(Des)conexiones

Caricatura Más de 40 zonas Wifi en Ciego de Ávila, más de 200 000 líneas móviles activas; estadísticas que hablan de una súper elevación de la conectividad a Internet (entendiendo que estábamos en un punto demasiado bajo) y de un mayor acceso a los servicios de la telefonía celular, mientras que el saldo lo permita.

A pesar de que todo apunta a estar más en sintonía con el exterior, a veces, pareciéramos andar un tanto desconectados de la cotidianidad que está fuera de una pestaña del buscador o una foto de Facebook. Sin demonizar a la tecnología, ciertamente necesaria y útil, sucede que estamos tan metidos en esas horas o minutos de navegación que se nos puede caer el mundo encima y no lo notamos.

Se puede pensar que es cosa de los jóvenes, a quienes se tilda de enajenados (en ocasiones, de manera desmedida), pero va más allá e incluye a generaciones diversas. El uso y abuso de la tecnología pasa por una elección individual, aunque tiene, también, consecuencias en las relaciones sociales.

No me refiero solamente a este nuevo escenario en el que esos vínculos dentro de la vida en sociedad deben reconfigurarse, pues incorpora otras mediaciones para el intercambio entre la especie humana. La cuestión va más bien a buscar una medida justa para no sentirnos del todo absorbidos.

Una anécdota relacionada con el tema. Hace unos meses, en los bajos del edificio de 12 plantas, un señor, desconocido para mí y, evidentemente, para muchos de los que estaban cerca, de repente, empezó a convulsionar y estaba en el piso en un estado de inconsciencia. En ese entorno, solo unas tres o cuatro personas nos acercamos para intentar ayudar y dos usaron sus móviles para localizar al servicio de ambulancias.

Lo que me llamó la atención y, al mismo tiempo, me pareció paradójico fue que, ciertamente, este tipo de situaciones requiere de esas vías de comunicación que han aparecido para salvarnos la vida y, a la vez, nos han vuelto un tanto inmunes a lo que sucede a nuestro alrededor. No recuerdo la cifra exacta de los que estaban allí chateando, haciendo una videollamada o cualquier otra cosa relacionada con la conexión por wifi; lo que sí recuerdo es que ninguno, ¡ninguno!, acudió a interesarse por lo que le estaba pasando a aquel señor, con ayuda o preocupación real, no mero chisme, que eso hubiera sido tan estéril como quedarse sentados.
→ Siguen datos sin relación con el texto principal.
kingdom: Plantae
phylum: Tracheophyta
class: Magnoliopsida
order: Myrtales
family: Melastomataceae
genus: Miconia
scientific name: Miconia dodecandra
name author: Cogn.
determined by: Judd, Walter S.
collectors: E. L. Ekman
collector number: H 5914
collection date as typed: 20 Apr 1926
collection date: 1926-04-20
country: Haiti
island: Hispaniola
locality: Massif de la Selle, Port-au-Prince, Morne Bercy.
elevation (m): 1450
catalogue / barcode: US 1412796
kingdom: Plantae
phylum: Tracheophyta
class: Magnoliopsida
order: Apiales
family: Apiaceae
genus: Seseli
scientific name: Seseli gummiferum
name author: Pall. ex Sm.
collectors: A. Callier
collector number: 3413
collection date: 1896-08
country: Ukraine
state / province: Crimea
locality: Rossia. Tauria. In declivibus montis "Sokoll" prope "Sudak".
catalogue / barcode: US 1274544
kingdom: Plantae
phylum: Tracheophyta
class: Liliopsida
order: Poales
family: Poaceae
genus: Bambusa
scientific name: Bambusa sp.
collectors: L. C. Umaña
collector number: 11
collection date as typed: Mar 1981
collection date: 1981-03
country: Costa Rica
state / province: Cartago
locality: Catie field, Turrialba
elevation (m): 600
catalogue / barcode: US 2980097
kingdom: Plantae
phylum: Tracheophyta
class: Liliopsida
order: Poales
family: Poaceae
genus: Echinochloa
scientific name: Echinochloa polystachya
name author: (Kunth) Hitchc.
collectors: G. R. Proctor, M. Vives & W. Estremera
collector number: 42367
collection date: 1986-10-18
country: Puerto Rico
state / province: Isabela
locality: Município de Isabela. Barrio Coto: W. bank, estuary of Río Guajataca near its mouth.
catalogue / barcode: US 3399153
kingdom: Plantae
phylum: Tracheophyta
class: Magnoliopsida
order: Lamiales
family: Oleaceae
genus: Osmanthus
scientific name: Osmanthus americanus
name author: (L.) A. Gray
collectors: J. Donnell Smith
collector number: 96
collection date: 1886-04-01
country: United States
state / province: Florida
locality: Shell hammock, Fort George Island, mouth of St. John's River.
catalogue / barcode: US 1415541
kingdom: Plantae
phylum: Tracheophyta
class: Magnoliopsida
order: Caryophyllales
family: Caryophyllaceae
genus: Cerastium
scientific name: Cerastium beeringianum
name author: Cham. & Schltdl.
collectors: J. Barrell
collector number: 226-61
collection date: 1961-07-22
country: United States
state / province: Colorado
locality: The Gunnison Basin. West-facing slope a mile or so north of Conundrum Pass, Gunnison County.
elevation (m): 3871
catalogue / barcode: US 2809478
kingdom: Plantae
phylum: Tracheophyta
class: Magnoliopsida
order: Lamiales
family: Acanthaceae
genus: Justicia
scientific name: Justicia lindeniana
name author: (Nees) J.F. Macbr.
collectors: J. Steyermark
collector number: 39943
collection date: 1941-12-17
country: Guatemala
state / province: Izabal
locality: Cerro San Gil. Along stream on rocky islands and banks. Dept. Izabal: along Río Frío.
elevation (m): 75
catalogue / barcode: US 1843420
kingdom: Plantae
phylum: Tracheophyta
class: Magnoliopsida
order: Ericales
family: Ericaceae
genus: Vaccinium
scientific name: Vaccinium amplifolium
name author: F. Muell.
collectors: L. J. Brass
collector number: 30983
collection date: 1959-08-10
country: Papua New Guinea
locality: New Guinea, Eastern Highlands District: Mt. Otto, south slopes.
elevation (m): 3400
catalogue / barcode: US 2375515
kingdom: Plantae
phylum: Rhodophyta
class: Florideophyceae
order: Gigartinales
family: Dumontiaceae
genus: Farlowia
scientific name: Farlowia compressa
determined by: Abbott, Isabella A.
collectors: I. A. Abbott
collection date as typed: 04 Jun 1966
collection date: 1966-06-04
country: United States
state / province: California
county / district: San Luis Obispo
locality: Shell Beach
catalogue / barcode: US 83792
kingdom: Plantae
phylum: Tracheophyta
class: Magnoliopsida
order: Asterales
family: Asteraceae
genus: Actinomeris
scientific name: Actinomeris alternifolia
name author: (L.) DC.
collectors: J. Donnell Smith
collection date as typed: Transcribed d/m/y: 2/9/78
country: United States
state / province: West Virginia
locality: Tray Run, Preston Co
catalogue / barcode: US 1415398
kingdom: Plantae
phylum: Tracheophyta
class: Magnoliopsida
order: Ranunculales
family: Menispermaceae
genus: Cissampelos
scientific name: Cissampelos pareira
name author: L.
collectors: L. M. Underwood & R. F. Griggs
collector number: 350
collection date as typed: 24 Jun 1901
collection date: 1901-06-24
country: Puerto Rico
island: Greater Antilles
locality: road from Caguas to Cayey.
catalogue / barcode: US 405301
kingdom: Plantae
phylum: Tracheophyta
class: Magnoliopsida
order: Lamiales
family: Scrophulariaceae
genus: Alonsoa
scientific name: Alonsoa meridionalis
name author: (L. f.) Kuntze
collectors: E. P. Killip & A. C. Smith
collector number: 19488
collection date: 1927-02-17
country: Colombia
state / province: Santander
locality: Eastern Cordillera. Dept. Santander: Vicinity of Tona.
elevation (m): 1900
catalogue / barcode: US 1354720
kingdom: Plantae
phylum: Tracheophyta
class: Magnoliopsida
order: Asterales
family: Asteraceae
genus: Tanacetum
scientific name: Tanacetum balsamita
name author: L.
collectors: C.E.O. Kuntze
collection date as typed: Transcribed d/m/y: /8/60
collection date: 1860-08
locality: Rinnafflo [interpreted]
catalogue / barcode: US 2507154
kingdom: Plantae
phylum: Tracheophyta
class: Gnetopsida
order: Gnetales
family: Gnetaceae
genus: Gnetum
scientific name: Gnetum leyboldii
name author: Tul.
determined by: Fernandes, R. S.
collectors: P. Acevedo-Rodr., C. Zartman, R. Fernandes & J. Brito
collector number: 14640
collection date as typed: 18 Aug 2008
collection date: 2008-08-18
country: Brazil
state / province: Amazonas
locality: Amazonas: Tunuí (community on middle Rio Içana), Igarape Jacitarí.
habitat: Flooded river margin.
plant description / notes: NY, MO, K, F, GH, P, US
Entiendo que los precios para comunicarnos con la familia o hacer lo que nos plazca son altos en comparación con la capacidad adquisitiva de muchos, y, por tanto, “el tiempo es oro”; pero eso no es justificación para descuidar lo que supuestamente nos ha hecho tan diferentes, tendiendo la mano al otro, incluso, sin saber su nombre.

Repito para que no se pierda la idea de mi tesis: la tecnología en sí no es el problema, sino el uso que hacemos de ella y la prioridad que le demos en el día a día.

Se ha vuelto común la imagen de los que en la vía dejan un grito o un pitazo para alertar a quienes vienen con el cuello estirado mirando el teléfono o hablando por él. Esto no es juego, como tampoco que los choferes atiendan llamadas mientras manejen, lo que puede ser motivo de accidentes.

Pareciera que, distanciados del anhelo compartido de tener un acceso a Internet sin menos descalabros, no habría que preocuparse por los asomos de la enajenación tecnológica. El asunto es que si se deja de las manos la reflexión, tal vez, luego estemos, supuestamente, en línea con el mundo y, al mismo tiempo, las desconexiones con el diarismo vayan tomando rumbos peligrosos.